Essas corajosas palavras enfureceram ainda mais o Duque. “Por pecar contra seu D'us,” disse o Duque furiosamente, “deixe que Ele Se vingue. Castigarei você por desobedecer minhas ordens. Suas pernas pecaram contra mim, pois se recusaram a vir até mim; portanto suas pernas serão amputadas!”

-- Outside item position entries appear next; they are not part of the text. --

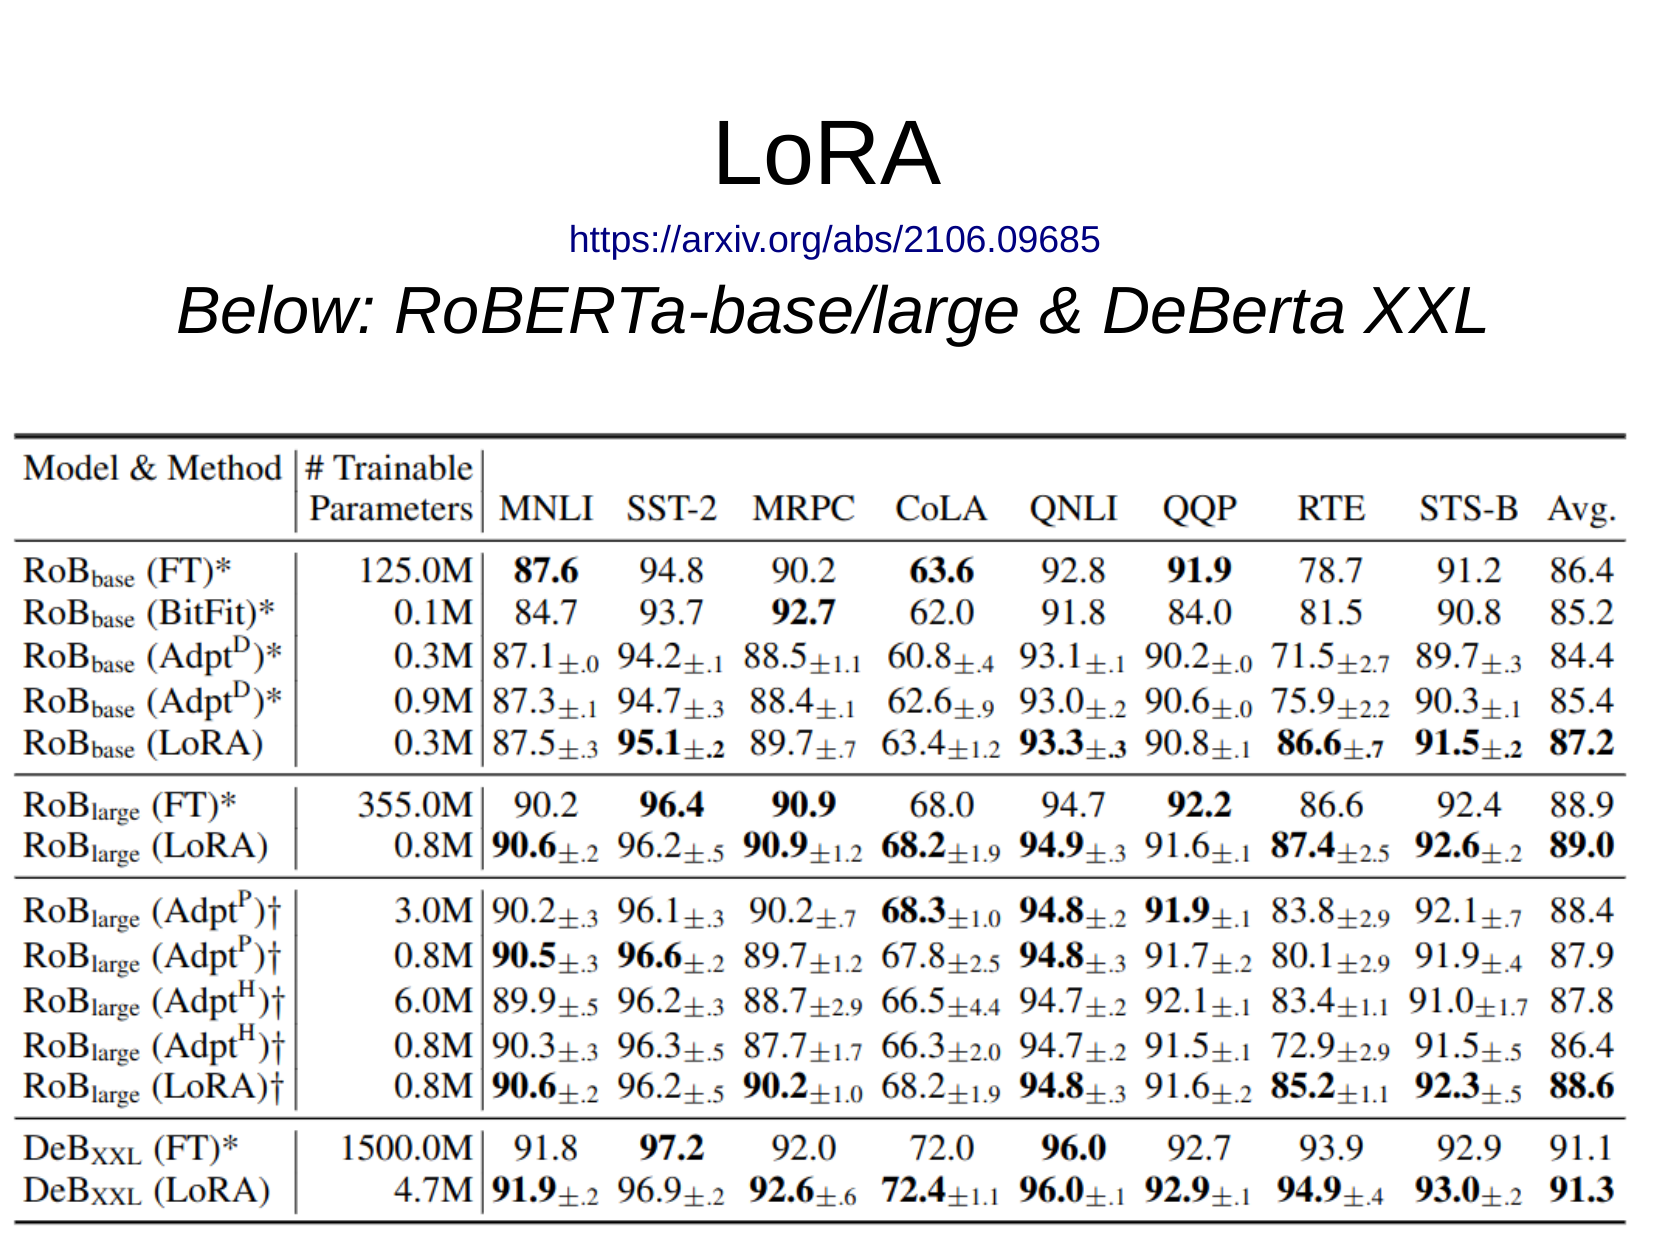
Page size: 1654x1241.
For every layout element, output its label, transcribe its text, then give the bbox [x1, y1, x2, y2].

text_box https://arxiv.org/abs/2106.09685 [554, 211, 1116, 269]
subtitle Below: RoBERTa-base/large & DeBerta XXL [90, 246, 1579, 375]
title LoRA [82, 49, 1571, 257]
picture [5, 421, 1654, 1241]
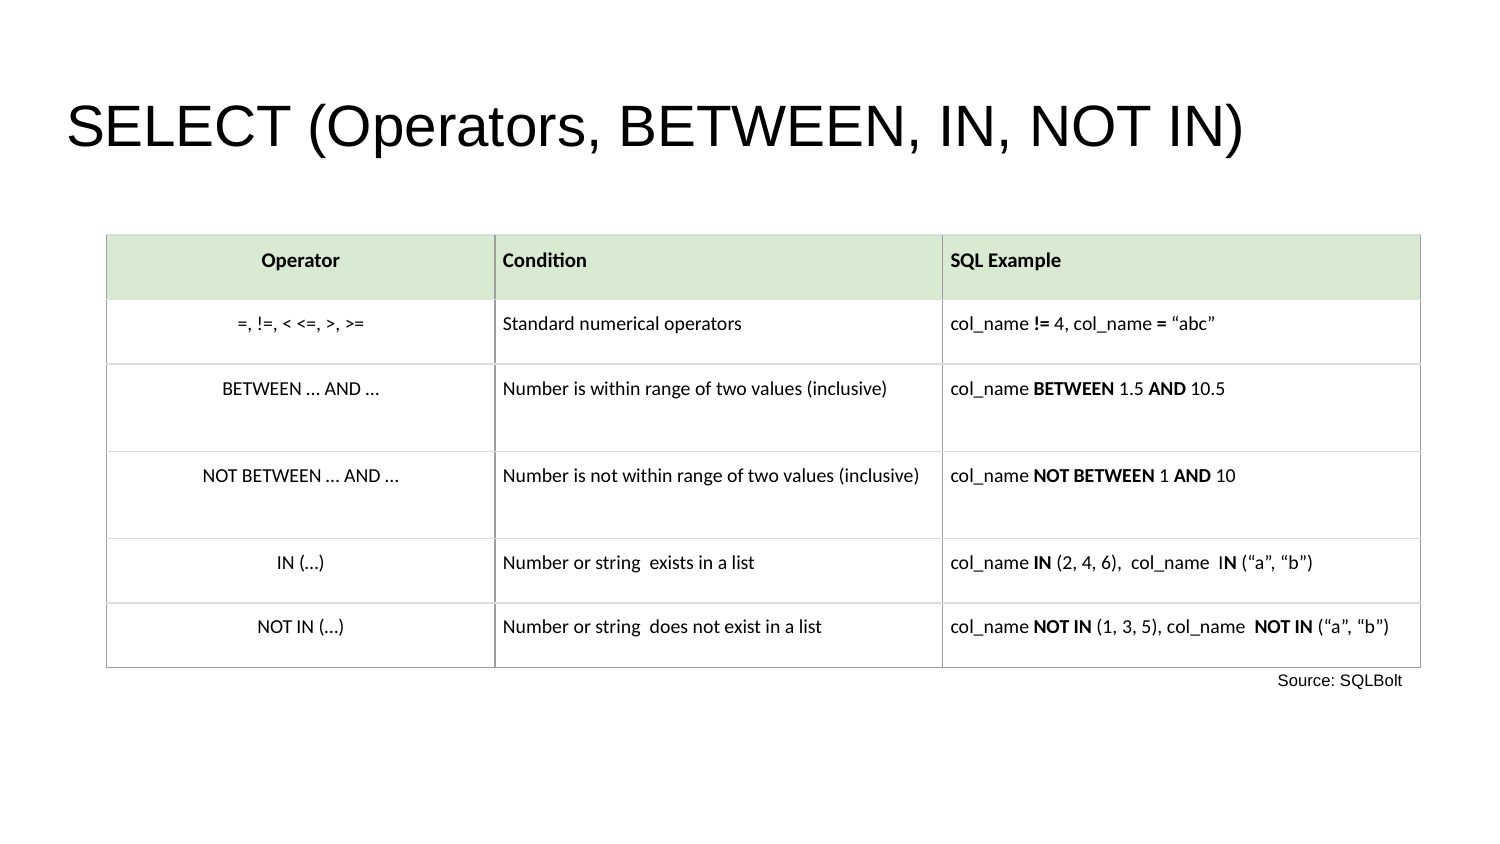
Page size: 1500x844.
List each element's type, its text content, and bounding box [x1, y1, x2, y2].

table_cell col_name BETWEEN 1.5 AND 10.5 [943, 365, 1420, 451]
table_header Operator [107, 236, 494, 299]
table_cell col_name NOT IN (1, 3, 5), col_name NOT IN (“a”, “b”) [943, 604, 1420, 667]
table_cell IN (…) [107, 539, 494, 602]
table_cell col_name IN (2, 4, 6), col_name IN (“a”, “b”) [943, 539, 1420, 602]
table_cell Number or string exists in a list [496, 539, 942, 602]
table_cell col_name != 4, col_name = “abc” [943, 300, 1420, 363]
table_cell Number is within range of two values (inclusive) [496, 365, 942, 451]
table_cell NOT IN (…) [107, 604, 494, 667]
text_box Source: SQLBolt [1262, 655, 1462, 687]
table_cell Number or string does not exist in a list [496, 604, 942, 667]
table_cell Number is not within range of two values (inclusive) [496, 452, 942, 538]
table_cell NOT BETWEEN … AND … [107, 452, 494, 538]
table_cell =, !=, < <=, >, >= [107, 300, 494, 363]
table_cell Standard numerical operators [496, 300, 942, 363]
table_cell BETWEEN … AND … [107, 365, 494, 451]
title SELECT (Operators, BETWEEN, IN, NOT IN) [51, 72, 1449, 167]
table_header SQL Example [943, 236, 1420, 299]
table_header Condition [496, 236, 942, 299]
table_cell col_name NOT BETWEEN 1 AND 10 [943, 452, 1420, 538]
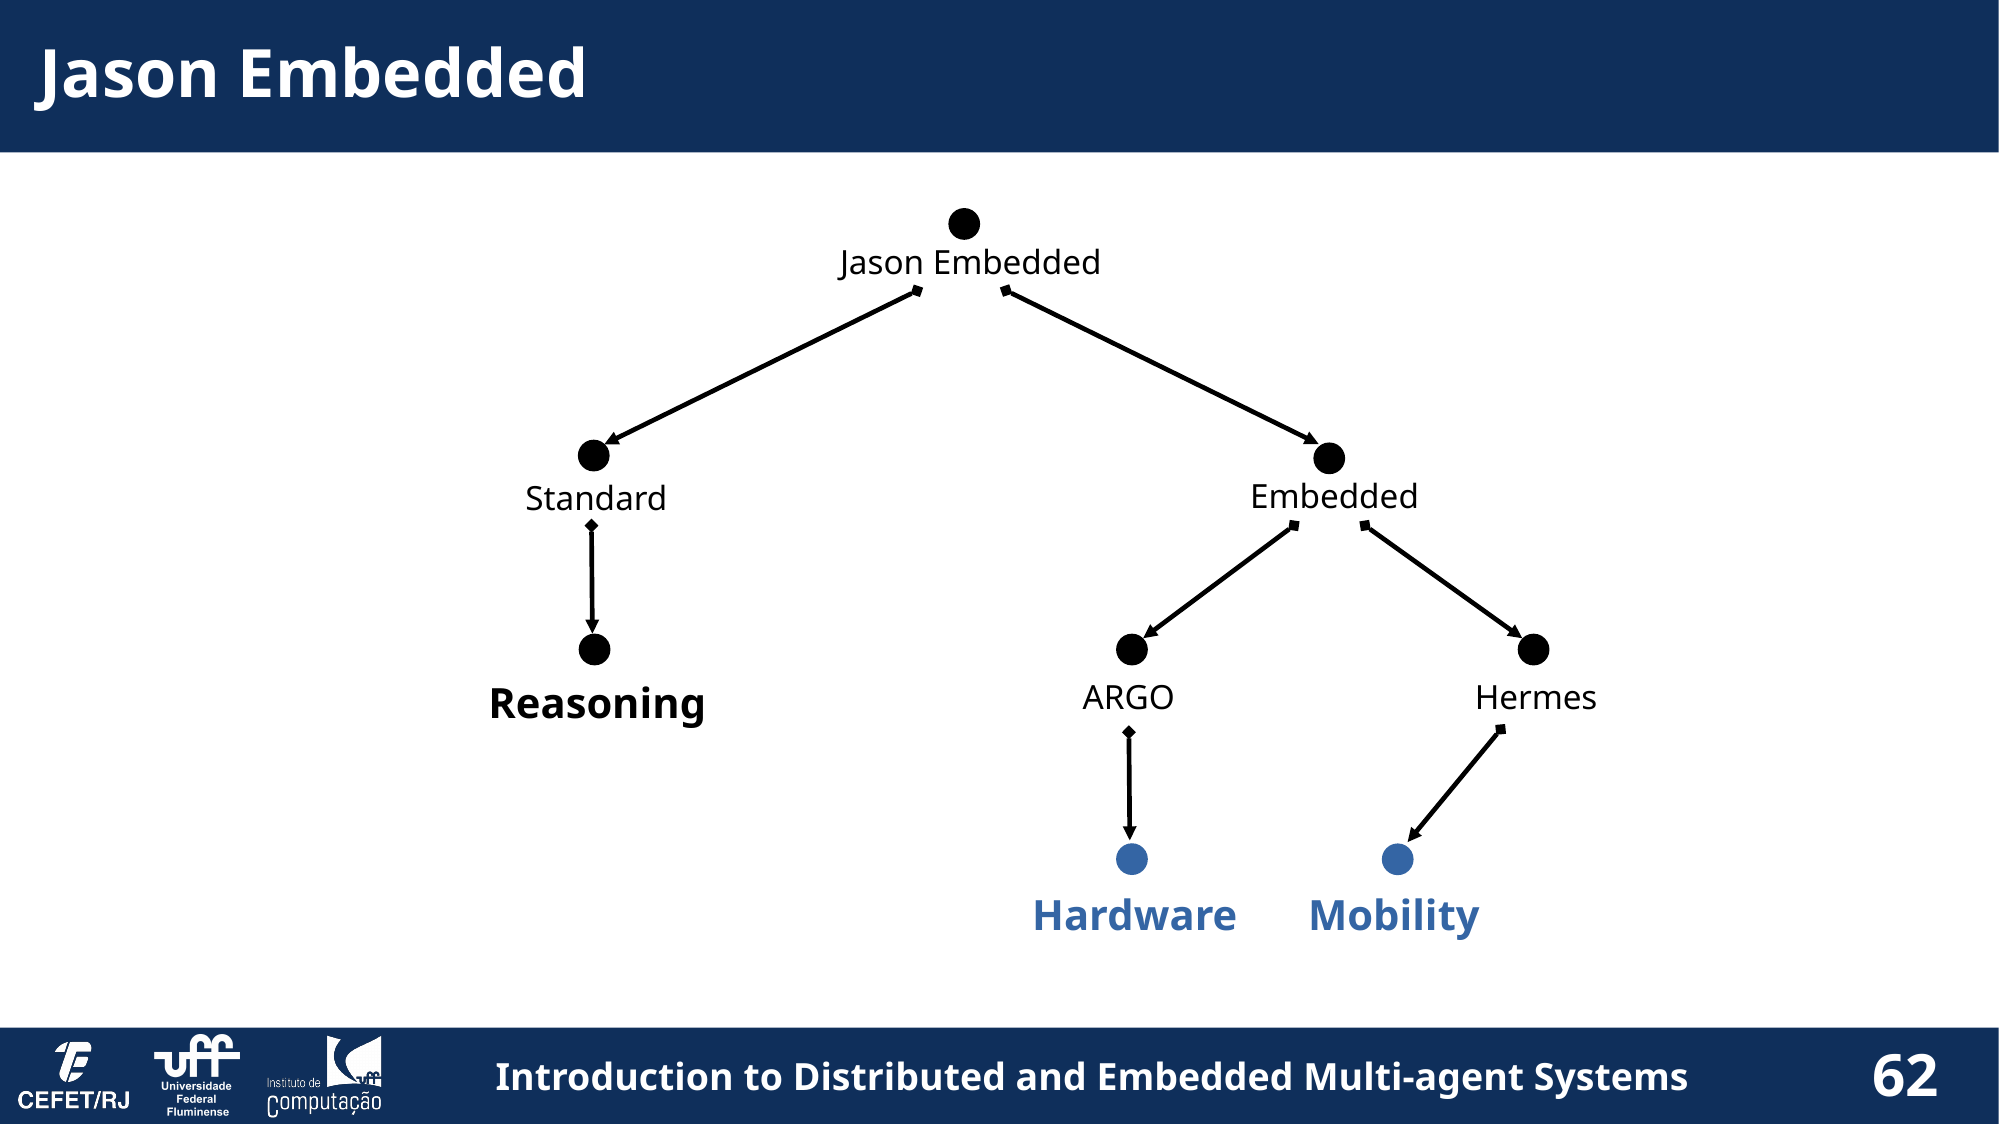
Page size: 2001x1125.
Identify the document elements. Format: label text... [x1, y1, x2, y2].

text_box [1313, 442, 1346, 475]
text_box [948, 208, 981, 233]
picture [18, 1021, 129, 1125]
text_box Mobility [1293, 881, 1495, 947]
text_box Hardware [1017, 881, 1253, 947]
picture [265, 1033, 383, 1118]
text_box [577, 439, 610, 469]
text_box Jason Embedded [25, 23, 1999, 119]
text_box Embedded [1228, 467, 1441, 523]
text_box [1116, 843, 1148, 876]
text_box [578, 633, 611, 666]
text_box ARGO [1067, 669, 1190, 724]
text_box Jason Embedded [825, 233, 1117, 289]
text_box Hermes [1459, 669, 1613, 724]
picture [153, 1033, 241, 1121]
text_box [1517, 633, 1550, 666]
text_box [1116, 633, 1148, 666]
text_box [1381, 843, 1414, 876]
text_box Reasoning [473, 669, 722, 734]
text_box Standard [510, 469, 683, 525]
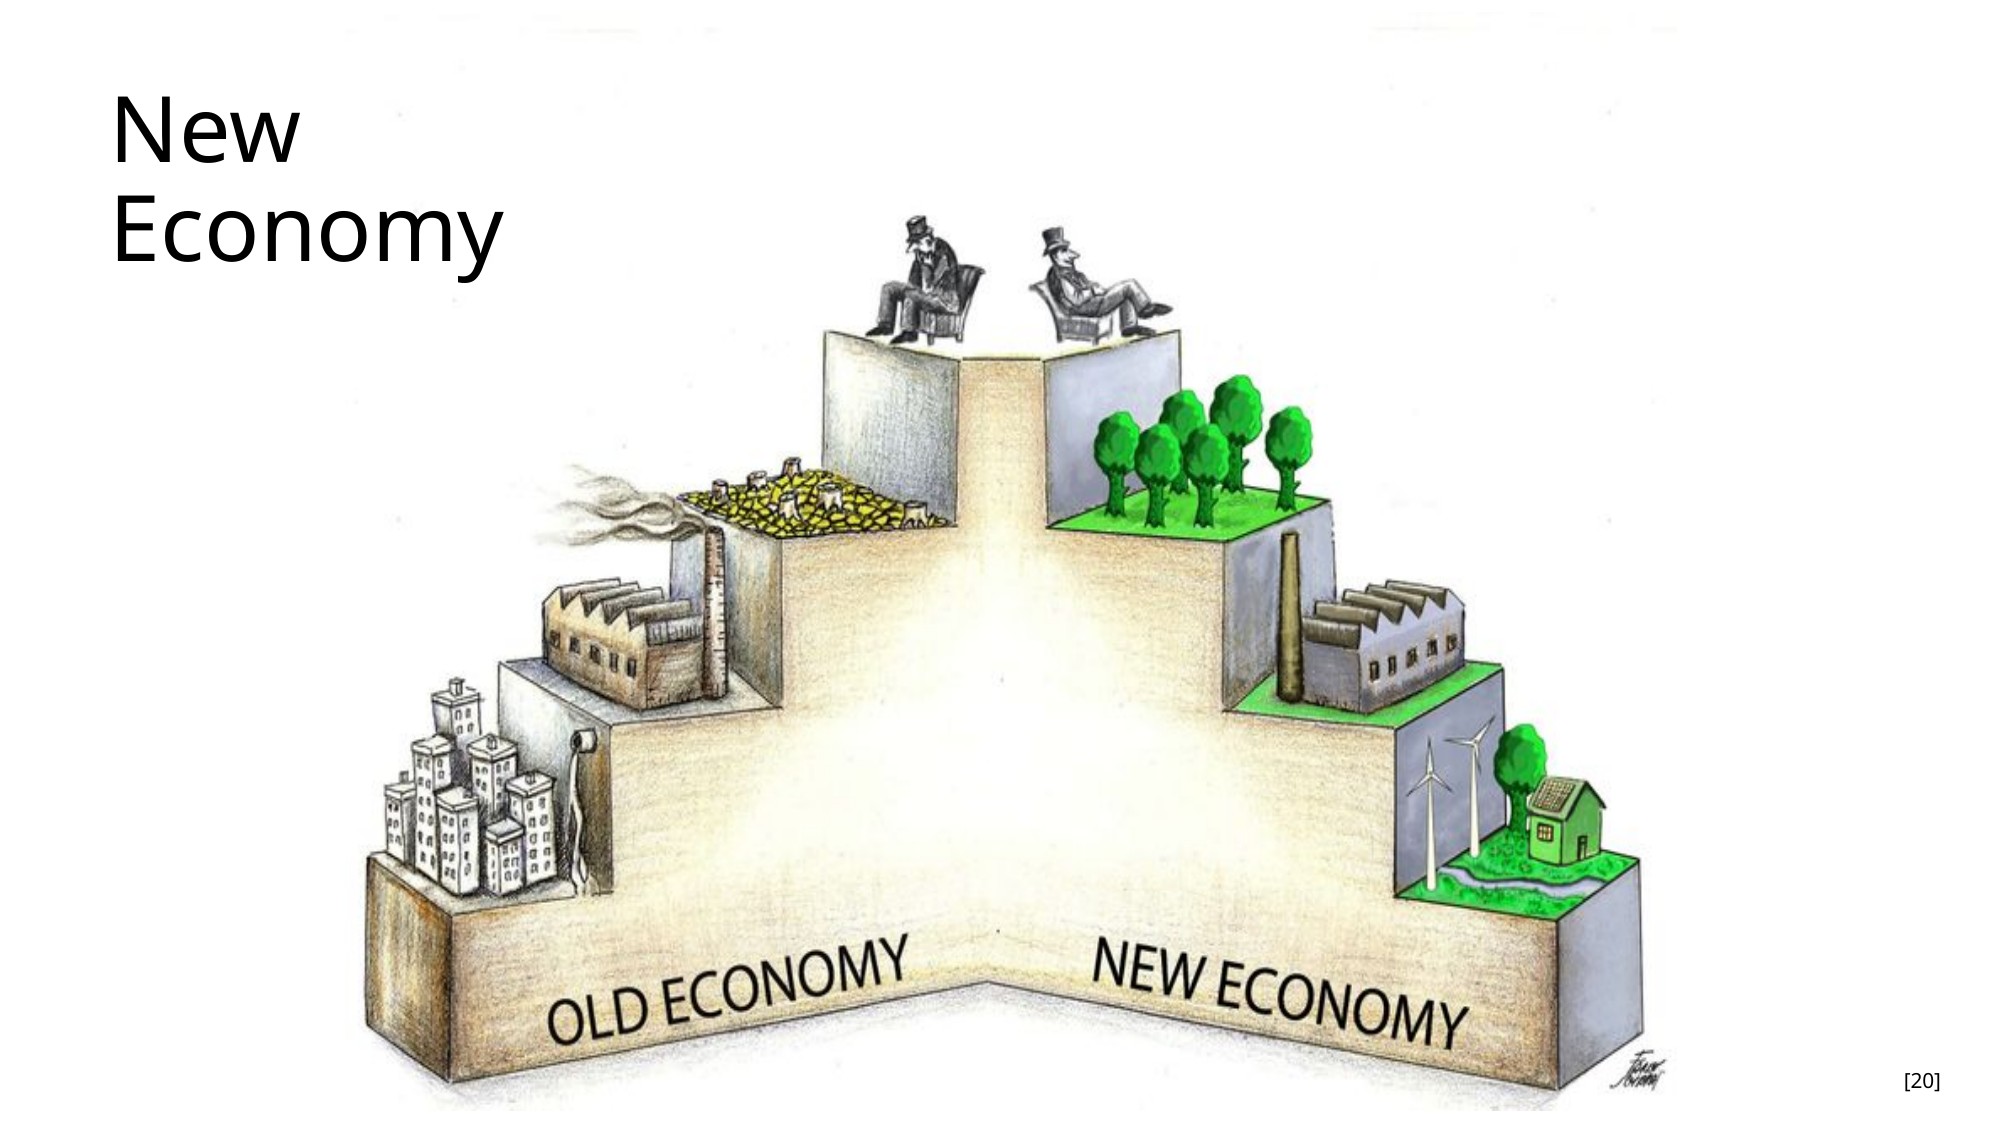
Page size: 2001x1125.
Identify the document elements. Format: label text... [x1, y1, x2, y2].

Com sinais de vida muito fracos, o corpo desprovido de pernas de Rabi Amnon foi levado de volta para casa, para sua abalada família. Era véspera de Rosh Hashaná. A notícia do assustador destino de Rabi Amnon espalhou-se pela cidade inteira.
Todos estavam horrorizados e tristes. Foi um trágico Dia de Julgamento para os judeus de Maintz, que se reuniram na sinagoga na manhã seguinte.
Apesar de seu terrível sofrimento, Rabi Amnon lembrava que era Rosh Hashaná, e pediu para ser levado à sinagoga. A seu pedido, ele foi colocado em frente à Arca Sagrada. Todos os devotos, homens, mulheres e crianças, choravam terrivelmente ao ver seu amado rabino em tamanha agonia, e nunca houve preces mais comoventes oferecidas que naquele dia de Rosh Hashaná.
Quando o cantor começou a recitar a prece Mussaf, Rabi Amnon acenou pedindo que houvesse um intervalo enquanto ele oferecia uma prece especial a D'us.
O silêncio caiu sobre os devotos, e Rabi Amnon começou a recitar Unetanê Tokef (“Vamos expressar a poderosa santidade desse dia”). A congregação repetia cada palavra, e seus corações subiram a D'us em prece e lágrimas.
A “Kedusha” foi então recitada, seguida pela prece de “Aleinu”. Quando chegaram nas palavras, “Ele é nosso D'us, e nenhum outro” , Rabi Amnon pronunciou-as com a força que ainda lhe restava, e faleceu.
A prece ‘Unetanê Tokef’ é agora uma das mais solenes preces de Rosh Hashaná e Yom KiIpur. Inclui a comovente passagem:
“Em Rosh Hashaná é inscrito, e em Yom Kipur é selado: quantos morrerão, e quantos nascerão; quem viverá, e quem morrerá; quem em seu tempo, e quem antes de seu tempo; quem pelo fogo e quem pela água; quem pela espada e quem pela fera; quem de sede e quem de fome; quem pela tempestade e quem pela praga; quem pelo choque e quem pelo apedrejamento… Quem descansará, e quem vagará; quem ficará tranquilo e quem será incomodado; quem ficará em paz e quem irá sofrer; quem ficará pobre, e quem se tornará rico; quem cairá e quem subirá… Mas arrependimento, prece e caridade revogam o mau decreto!”
A imorredoura coragem de Rabi Amnon, autor dessa prece, serve como uma inspiração para todos nós.